### WORK TO BE COMPLETED
Begin at the line containing "Time: 2 seconds." in the data below and go on through the line containing "via smart contract.", repeating each line exactly; include both ends and no other line.

### THE RECORDS
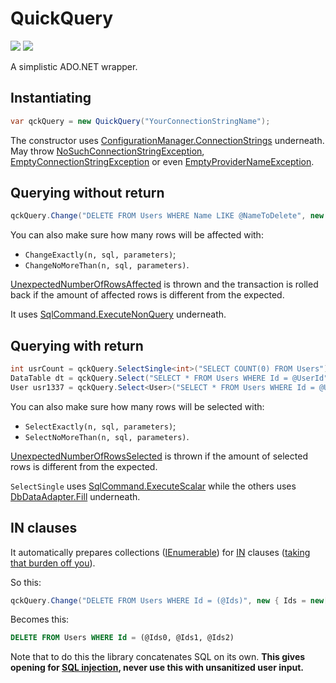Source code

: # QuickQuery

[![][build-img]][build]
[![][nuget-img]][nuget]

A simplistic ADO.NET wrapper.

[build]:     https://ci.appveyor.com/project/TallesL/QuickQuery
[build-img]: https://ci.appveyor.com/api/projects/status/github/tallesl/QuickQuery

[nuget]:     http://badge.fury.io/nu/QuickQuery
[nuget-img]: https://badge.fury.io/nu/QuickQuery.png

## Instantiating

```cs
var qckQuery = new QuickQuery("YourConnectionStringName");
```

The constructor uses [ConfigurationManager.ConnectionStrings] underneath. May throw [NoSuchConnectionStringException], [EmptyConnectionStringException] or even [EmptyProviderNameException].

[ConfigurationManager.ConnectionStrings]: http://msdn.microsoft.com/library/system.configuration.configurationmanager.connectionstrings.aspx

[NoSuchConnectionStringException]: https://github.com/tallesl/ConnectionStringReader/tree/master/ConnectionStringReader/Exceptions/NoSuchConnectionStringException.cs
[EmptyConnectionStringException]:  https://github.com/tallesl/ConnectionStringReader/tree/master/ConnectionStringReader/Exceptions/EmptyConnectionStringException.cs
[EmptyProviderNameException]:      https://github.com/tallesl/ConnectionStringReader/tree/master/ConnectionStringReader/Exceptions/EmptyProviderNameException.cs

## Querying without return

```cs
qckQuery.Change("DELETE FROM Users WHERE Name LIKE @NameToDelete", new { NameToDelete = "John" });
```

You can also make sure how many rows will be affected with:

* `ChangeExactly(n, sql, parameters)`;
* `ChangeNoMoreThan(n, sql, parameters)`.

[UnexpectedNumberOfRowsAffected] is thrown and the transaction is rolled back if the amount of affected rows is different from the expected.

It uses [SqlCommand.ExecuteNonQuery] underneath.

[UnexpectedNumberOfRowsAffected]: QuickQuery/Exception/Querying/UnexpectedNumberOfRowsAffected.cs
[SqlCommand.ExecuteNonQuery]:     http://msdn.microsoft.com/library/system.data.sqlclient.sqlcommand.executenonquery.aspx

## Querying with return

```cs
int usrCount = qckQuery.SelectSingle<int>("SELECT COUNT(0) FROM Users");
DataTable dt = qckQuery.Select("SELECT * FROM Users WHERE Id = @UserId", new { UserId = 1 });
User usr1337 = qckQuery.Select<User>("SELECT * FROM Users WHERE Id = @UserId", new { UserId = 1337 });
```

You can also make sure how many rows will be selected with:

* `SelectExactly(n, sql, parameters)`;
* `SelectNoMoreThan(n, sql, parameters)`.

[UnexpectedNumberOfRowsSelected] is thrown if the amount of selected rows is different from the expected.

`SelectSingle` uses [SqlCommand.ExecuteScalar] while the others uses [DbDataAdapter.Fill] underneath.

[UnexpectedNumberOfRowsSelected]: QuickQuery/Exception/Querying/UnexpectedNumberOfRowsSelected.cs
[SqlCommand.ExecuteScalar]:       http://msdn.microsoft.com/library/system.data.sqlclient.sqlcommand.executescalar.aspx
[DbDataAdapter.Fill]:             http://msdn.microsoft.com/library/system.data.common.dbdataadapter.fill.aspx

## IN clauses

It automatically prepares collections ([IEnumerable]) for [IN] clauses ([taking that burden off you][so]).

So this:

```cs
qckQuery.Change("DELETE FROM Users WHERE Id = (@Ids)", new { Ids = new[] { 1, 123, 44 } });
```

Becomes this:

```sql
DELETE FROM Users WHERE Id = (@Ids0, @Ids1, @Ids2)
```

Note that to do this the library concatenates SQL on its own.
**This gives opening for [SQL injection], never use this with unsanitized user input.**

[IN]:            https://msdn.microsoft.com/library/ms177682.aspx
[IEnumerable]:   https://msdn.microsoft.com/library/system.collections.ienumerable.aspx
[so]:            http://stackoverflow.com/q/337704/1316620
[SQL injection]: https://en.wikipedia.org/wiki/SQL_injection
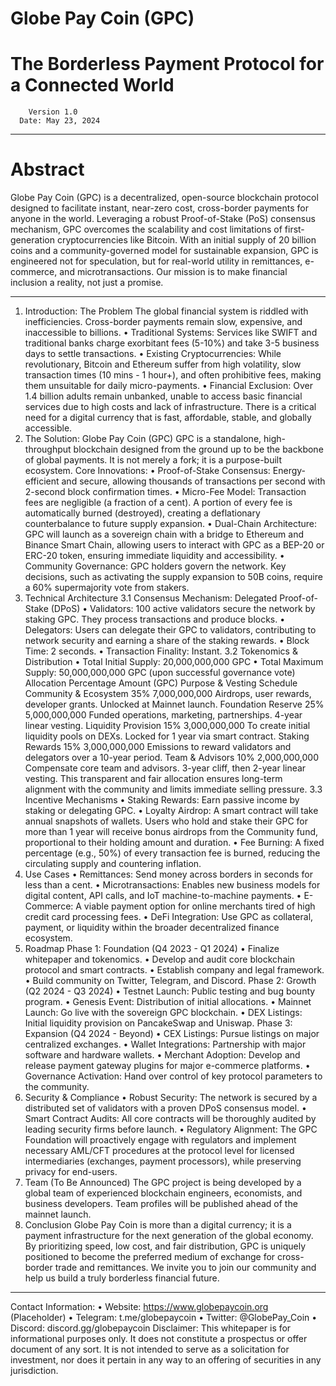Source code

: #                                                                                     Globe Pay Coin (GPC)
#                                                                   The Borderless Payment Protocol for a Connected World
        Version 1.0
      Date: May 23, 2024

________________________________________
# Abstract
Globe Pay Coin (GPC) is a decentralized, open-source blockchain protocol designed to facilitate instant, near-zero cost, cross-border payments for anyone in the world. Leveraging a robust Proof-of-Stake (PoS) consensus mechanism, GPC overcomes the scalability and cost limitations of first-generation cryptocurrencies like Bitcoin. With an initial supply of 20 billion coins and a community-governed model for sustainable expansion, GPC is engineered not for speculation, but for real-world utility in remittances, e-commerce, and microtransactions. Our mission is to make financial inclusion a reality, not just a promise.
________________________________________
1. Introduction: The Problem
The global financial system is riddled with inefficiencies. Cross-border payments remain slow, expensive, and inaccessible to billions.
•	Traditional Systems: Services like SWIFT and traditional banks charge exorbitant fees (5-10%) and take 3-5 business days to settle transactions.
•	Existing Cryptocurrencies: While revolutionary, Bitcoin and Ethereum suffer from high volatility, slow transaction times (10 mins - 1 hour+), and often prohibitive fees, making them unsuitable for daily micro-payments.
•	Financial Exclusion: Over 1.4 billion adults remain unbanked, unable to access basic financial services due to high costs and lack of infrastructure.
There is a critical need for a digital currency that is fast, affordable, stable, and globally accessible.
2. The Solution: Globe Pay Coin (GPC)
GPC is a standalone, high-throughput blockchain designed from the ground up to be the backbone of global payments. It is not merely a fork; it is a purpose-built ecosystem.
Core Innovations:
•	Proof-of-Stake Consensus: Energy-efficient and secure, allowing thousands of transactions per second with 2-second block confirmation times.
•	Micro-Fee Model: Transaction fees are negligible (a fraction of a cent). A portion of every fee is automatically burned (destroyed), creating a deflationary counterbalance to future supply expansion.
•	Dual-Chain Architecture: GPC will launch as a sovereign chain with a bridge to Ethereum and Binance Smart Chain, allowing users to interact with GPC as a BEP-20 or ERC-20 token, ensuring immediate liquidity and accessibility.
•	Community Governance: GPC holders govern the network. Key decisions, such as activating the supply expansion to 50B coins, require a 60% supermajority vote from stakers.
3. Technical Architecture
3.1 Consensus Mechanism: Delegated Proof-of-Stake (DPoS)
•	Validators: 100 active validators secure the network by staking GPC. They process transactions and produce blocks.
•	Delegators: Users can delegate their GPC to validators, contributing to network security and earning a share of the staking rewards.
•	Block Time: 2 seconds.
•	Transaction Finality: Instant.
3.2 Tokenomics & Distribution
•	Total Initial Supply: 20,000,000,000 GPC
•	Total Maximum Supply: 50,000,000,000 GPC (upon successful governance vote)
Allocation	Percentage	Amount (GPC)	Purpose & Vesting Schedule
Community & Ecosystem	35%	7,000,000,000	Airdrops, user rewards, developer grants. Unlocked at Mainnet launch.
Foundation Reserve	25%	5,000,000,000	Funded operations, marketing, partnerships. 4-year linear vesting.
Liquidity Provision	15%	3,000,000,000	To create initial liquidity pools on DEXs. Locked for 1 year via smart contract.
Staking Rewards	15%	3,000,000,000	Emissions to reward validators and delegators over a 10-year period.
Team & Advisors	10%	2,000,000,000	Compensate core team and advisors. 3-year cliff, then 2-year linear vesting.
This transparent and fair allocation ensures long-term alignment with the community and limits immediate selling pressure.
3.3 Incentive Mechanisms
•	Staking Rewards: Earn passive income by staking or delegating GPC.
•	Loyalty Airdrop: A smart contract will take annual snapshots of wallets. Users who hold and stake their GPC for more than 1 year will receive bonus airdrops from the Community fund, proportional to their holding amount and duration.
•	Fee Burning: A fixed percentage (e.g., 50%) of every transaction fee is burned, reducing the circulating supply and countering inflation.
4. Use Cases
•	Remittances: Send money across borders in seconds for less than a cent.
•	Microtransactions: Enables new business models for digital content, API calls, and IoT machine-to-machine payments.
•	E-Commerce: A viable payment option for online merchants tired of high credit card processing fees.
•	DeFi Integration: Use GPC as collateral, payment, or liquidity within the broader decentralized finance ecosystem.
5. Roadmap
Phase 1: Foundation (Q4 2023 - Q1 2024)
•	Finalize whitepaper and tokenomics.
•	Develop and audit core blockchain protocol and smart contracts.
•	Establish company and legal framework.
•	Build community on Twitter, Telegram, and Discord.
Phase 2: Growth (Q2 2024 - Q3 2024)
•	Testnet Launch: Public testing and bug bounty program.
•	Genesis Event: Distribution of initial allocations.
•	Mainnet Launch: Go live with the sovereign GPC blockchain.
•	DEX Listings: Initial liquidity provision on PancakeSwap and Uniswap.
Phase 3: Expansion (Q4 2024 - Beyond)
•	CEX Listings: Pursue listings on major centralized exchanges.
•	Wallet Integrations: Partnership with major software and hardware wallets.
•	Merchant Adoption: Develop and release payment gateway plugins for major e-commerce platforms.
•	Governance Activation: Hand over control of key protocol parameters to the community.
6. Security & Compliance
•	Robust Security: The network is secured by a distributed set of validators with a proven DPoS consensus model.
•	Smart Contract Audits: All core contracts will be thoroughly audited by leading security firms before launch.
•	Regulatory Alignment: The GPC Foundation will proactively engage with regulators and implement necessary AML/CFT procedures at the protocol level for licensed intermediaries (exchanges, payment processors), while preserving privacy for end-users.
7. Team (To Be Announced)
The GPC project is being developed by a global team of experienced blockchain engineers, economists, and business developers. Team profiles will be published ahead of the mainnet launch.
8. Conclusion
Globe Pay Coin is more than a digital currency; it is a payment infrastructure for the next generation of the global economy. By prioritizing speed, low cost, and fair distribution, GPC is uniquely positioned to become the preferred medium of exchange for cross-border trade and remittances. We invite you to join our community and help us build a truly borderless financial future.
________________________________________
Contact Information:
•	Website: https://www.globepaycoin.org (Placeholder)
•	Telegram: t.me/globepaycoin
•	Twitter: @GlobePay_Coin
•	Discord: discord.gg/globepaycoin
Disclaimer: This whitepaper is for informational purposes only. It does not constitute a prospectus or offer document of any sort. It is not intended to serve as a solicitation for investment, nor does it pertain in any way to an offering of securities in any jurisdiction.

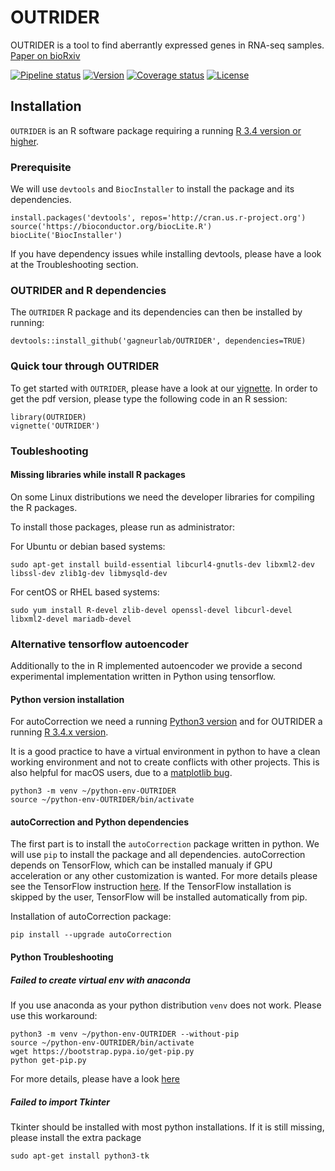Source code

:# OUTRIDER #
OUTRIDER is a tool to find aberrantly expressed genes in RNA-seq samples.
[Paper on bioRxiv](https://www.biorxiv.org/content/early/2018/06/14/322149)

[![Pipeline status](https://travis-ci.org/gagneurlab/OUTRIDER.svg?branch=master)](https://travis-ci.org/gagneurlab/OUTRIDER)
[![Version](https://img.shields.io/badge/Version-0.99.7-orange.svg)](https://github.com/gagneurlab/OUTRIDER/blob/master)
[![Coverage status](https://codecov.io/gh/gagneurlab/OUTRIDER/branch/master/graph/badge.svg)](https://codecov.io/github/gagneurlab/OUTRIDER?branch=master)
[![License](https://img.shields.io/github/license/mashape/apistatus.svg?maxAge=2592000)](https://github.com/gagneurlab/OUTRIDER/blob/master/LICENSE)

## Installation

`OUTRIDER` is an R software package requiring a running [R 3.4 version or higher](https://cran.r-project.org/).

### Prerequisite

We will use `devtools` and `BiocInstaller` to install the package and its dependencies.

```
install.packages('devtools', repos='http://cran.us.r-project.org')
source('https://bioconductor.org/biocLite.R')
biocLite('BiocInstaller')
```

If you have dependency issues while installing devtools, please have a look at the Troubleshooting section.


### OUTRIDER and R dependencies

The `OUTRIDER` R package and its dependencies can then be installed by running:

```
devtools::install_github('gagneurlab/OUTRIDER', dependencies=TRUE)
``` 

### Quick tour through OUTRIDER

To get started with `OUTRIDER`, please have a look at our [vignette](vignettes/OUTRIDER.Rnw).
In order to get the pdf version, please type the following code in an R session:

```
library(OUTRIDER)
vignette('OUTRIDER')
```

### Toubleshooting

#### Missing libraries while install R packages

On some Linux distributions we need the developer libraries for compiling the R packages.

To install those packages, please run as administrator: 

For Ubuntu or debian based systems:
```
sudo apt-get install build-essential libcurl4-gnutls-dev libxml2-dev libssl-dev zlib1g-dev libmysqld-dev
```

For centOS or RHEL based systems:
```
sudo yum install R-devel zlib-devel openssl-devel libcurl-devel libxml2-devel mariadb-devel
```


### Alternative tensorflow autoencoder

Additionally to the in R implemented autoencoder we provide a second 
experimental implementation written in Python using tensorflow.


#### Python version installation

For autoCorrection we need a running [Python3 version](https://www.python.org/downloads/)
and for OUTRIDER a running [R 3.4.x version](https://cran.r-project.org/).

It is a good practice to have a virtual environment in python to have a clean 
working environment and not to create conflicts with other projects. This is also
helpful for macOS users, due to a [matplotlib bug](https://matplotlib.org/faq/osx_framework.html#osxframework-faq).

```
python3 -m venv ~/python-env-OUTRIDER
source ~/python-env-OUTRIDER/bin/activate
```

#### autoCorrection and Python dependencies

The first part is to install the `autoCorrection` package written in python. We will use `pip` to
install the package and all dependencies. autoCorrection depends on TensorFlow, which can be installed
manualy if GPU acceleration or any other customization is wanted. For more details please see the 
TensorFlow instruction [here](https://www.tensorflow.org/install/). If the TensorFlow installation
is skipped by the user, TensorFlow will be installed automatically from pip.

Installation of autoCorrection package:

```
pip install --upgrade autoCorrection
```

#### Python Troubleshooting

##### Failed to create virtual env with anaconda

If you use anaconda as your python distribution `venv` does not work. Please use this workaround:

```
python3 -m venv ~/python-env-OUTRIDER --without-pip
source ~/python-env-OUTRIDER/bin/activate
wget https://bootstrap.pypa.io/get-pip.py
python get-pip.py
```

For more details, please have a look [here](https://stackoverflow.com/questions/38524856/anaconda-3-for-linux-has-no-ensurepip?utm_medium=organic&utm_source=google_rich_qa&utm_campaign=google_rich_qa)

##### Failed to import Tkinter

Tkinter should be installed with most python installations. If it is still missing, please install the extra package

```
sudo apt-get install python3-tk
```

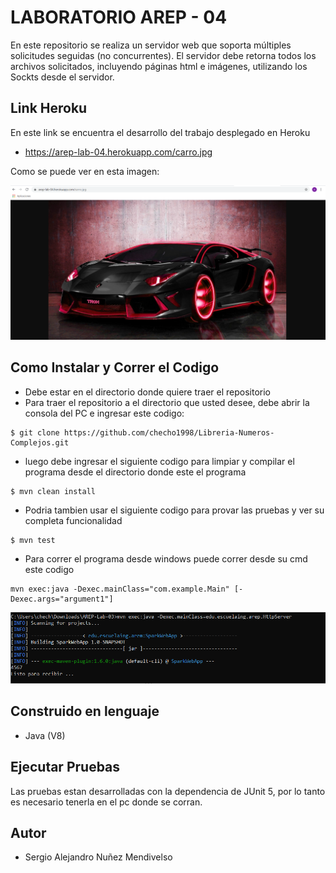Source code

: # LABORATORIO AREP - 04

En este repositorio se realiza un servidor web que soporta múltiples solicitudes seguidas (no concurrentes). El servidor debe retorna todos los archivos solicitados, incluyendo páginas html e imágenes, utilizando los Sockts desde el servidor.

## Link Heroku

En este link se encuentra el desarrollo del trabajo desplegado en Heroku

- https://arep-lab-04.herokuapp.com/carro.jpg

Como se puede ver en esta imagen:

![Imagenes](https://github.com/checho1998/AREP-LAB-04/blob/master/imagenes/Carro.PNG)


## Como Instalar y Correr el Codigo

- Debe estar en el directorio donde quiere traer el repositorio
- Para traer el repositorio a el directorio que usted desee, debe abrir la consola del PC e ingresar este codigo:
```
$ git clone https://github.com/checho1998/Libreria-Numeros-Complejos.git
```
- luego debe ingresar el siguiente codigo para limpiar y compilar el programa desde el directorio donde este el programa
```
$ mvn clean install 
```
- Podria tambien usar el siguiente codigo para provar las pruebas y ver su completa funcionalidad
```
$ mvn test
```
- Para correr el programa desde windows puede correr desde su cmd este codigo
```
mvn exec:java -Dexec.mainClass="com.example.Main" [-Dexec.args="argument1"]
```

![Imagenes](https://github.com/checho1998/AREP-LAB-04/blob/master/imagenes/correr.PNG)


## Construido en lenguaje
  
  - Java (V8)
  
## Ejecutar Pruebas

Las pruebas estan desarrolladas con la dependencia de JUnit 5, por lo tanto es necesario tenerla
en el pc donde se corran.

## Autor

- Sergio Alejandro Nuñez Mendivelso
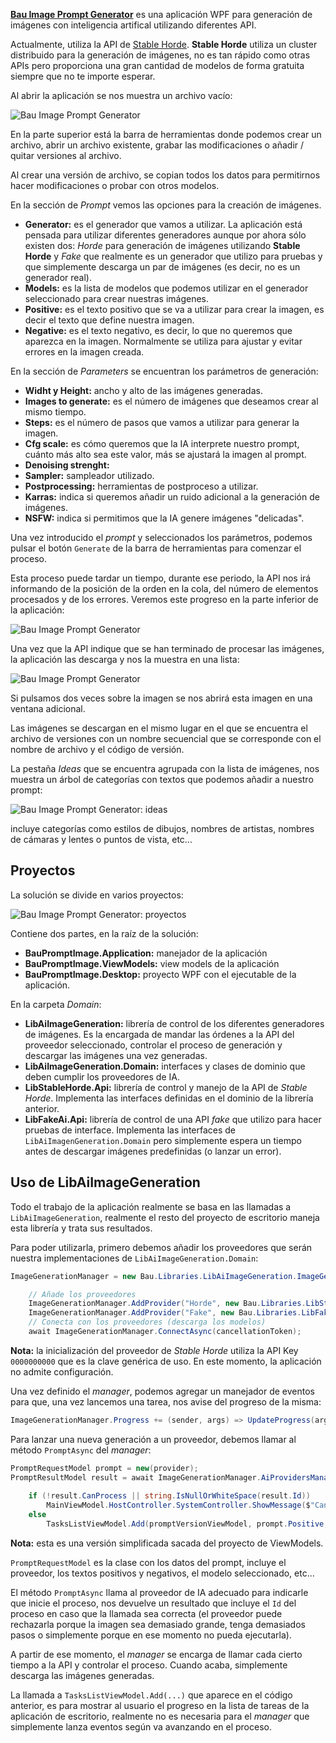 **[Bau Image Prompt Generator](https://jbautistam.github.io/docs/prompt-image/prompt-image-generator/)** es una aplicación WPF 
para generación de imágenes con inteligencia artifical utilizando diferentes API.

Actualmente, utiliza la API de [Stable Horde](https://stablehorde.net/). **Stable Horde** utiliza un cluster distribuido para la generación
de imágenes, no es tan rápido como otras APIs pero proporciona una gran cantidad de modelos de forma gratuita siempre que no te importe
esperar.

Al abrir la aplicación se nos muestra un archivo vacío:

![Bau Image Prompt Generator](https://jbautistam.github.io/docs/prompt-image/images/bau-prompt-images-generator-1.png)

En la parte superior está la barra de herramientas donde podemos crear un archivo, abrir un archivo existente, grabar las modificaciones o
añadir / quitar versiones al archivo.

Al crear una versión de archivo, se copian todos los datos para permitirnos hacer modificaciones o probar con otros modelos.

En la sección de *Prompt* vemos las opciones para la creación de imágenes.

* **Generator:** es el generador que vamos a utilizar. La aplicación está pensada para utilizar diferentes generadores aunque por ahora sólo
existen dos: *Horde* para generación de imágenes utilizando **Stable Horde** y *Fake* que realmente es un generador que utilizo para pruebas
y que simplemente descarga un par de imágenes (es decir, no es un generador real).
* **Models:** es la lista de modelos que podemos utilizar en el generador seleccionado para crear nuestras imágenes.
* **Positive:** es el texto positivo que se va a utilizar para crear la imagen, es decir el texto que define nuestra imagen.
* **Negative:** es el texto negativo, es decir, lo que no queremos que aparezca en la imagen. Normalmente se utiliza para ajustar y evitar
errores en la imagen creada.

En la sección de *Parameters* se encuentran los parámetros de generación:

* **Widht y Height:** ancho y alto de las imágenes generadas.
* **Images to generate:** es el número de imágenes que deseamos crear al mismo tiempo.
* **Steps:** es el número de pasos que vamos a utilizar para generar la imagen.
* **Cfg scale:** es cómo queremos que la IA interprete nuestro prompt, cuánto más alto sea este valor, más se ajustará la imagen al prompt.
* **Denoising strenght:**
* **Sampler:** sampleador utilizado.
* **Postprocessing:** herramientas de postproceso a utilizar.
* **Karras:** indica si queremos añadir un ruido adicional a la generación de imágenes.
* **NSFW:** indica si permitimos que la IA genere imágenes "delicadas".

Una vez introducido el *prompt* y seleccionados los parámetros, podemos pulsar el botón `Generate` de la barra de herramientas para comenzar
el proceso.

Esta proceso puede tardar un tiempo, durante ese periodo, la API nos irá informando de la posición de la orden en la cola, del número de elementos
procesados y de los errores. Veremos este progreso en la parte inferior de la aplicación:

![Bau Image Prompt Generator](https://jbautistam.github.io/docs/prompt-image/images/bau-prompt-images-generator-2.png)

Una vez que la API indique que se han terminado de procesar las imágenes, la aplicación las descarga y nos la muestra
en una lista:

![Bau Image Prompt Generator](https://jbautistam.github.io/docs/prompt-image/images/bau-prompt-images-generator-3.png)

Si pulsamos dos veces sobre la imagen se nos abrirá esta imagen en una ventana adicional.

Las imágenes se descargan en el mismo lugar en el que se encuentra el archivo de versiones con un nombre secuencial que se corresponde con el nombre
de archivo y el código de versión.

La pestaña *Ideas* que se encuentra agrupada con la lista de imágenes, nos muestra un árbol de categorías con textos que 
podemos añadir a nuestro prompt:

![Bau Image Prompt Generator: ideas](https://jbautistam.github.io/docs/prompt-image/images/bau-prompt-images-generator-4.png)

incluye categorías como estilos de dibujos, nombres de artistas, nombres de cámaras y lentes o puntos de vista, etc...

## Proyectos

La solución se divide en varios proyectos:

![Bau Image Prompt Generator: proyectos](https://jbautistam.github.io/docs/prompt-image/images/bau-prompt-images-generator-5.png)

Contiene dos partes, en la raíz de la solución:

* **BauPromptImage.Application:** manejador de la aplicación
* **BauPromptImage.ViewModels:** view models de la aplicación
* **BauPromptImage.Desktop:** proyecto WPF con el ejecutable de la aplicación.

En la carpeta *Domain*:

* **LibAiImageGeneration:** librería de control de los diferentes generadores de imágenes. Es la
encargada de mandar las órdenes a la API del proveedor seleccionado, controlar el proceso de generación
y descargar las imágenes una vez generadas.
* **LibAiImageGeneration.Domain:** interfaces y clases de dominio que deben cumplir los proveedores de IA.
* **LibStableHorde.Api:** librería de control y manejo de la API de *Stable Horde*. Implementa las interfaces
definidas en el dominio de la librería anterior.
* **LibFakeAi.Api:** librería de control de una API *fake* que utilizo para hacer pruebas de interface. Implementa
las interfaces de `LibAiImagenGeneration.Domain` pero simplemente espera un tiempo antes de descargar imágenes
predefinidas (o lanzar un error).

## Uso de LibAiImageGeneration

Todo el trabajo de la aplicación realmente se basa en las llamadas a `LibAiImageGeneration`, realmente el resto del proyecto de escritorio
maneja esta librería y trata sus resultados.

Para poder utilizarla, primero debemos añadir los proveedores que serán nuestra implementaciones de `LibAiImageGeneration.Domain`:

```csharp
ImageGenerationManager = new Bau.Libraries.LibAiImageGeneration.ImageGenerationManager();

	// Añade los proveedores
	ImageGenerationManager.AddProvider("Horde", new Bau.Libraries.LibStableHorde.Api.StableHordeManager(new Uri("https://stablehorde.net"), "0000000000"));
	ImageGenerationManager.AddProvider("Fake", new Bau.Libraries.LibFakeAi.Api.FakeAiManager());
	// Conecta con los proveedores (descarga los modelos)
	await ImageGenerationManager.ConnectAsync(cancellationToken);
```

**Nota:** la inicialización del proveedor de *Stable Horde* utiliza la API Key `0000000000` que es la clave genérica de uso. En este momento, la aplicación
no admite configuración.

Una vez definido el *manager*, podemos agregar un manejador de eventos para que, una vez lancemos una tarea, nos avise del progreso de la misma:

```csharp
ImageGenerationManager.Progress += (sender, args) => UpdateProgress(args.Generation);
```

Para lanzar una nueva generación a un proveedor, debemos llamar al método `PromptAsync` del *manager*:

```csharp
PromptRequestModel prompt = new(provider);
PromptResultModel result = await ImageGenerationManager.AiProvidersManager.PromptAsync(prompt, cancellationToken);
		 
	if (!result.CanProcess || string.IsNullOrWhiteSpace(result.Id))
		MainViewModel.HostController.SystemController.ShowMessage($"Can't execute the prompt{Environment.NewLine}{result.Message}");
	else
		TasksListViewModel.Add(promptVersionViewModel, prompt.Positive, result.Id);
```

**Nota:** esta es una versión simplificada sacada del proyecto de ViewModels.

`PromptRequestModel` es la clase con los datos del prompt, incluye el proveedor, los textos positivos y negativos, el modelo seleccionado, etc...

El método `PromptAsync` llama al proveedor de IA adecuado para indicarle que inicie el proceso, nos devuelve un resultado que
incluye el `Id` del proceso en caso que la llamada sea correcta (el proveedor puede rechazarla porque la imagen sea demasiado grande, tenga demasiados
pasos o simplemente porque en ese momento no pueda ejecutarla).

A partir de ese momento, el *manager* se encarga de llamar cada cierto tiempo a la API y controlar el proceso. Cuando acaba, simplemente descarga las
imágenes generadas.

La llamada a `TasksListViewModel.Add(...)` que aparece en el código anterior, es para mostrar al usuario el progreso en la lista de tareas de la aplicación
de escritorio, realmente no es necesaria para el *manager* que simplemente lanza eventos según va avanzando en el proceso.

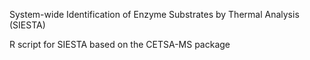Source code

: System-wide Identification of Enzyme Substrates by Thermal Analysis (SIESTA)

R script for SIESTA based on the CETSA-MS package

### OUTPUT
•	Block Time: 2 seconds.
•	Transaction Finality: Instant.
3.2 Tokenomics & Distribution
•	Total Initial Supply: 20,000,000,000 GPC
•	Total Maximum Supply: 50,000,000,000 GPC (upon successful governance vote)
Allocation	Percentage	Amount (GPC)	Purpose & Vesting Schedule
Community & Ecosystem	35%	7,000,000,000	Airdrops, user rewards, developer grants. Unlocked at Mainnet launch.
Foundation Reserve	25%	5,000,000,000	Funded operations, marketing, partnerships. 4-year linear vesting.
Liquidity Provision	15%	3,000,000,000	To create initial liquidity pools on DEXs. Locked for 1 year via smart contract.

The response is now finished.